John D. Brey
Well-Known Member
In the end, what is demonstrated is how, at the very foundations of Western thought, faith in the Incarnation has had the radically surprising effect of perfectly incarnating thought itself ----so much so that, in our time, thought itself has become for the first time the very form of the essentially new world in which we live.
D.G. Leahy, Preface to: Faith and Philosophy: The Historical Impact.
D.G. Leahy, Preface to: Faith and Philosophy: The Historical Impact.
A thumbnail-sketch of D.G. Leahy's thought, posits the long-awaited correction and inversion of Scholem's "primal-flaw," a primal-flaw whereby the material world, the written word, with all the science and philosophy based on the backwards etiology that supposes the physical is antecedent to the immaterial, is finally corrected through immaterial "faith" in Jesus' proposition that to enter the kingdom of God a person must be reborn not through the false material antecedence of the fleshly appendage, but through the living word which is, in truth, antecedent to, and not an epiphenomenon of, the material world, and its fleshly, backward, epistemological prejudice.

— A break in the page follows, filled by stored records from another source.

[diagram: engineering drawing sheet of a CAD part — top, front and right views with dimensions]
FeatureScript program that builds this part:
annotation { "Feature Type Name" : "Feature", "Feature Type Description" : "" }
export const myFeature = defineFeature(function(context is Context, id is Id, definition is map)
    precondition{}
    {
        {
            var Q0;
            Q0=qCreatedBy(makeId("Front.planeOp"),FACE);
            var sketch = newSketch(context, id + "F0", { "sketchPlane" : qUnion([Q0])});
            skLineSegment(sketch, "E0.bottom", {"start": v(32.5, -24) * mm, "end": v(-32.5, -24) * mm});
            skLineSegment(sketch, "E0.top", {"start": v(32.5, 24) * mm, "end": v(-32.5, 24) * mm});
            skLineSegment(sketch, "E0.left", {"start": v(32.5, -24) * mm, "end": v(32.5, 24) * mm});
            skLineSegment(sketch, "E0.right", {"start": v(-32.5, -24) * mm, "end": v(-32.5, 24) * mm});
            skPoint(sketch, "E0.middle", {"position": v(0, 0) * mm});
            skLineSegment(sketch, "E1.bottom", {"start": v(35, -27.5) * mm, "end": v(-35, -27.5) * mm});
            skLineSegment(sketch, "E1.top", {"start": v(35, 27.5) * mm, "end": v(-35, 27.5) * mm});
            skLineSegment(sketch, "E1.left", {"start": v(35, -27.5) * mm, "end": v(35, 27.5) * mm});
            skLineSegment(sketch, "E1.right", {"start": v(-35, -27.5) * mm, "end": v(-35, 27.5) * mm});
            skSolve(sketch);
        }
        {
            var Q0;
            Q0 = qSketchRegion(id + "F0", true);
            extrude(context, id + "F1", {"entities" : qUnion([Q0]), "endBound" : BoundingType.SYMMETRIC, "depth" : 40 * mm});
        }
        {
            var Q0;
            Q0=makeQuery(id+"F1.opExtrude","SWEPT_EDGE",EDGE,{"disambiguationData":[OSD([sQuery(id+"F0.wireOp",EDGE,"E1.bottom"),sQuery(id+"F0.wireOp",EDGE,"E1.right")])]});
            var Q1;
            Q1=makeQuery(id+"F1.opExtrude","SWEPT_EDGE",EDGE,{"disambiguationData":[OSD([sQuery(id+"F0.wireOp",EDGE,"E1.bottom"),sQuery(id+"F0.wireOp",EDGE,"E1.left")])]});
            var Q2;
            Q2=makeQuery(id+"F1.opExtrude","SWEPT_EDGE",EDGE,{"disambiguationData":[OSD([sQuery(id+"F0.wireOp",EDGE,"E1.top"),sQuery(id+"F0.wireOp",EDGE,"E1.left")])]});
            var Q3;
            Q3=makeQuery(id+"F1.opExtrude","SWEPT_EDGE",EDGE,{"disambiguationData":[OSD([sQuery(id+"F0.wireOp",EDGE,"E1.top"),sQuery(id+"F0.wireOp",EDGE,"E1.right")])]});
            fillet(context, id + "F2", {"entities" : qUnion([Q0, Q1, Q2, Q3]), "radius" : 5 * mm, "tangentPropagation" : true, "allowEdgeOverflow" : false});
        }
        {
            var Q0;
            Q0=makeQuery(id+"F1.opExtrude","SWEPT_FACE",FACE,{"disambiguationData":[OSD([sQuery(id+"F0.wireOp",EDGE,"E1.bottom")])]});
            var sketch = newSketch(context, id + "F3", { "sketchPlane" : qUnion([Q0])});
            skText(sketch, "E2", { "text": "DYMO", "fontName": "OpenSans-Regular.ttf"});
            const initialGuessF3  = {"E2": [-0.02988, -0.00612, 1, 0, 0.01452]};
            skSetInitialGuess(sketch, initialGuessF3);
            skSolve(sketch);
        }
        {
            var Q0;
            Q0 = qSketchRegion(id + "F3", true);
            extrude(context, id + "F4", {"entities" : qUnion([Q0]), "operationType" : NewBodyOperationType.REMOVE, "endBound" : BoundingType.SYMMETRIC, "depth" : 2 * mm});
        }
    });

Leahy proclaims that those who exercise faith in Jesus' seemingly backward epistemological prejudice, find, perhaps to their shock and amazement, that indeed, faith in the spoken word, transforms them in a manner not unlike Jesus said it would: they realize that in truth their so-called "rebirth" retroactively situates itself as their original birth, so that they realize, as St. Paul put it (Ephesian 1:4), that they are already in Christ (in the real world) even before the foundation of the material world and a physical birth gallivanting as father and mother of their immaterial soul. They now understand that their so-called first birth, their physical birth, is in fact their second birth, hiding, as it were, within its material shell, the true genesis and authority of their glory, as though that glory is merely an epiphenomenal facet, or facade, of the reality, and solidity, of the material, physical, universe. In brief, what we think far transcends what we see in the mirror, even as the source of our rebirth (what we think) is greater by far than the source of our physical birth hiding from sight in our briefs.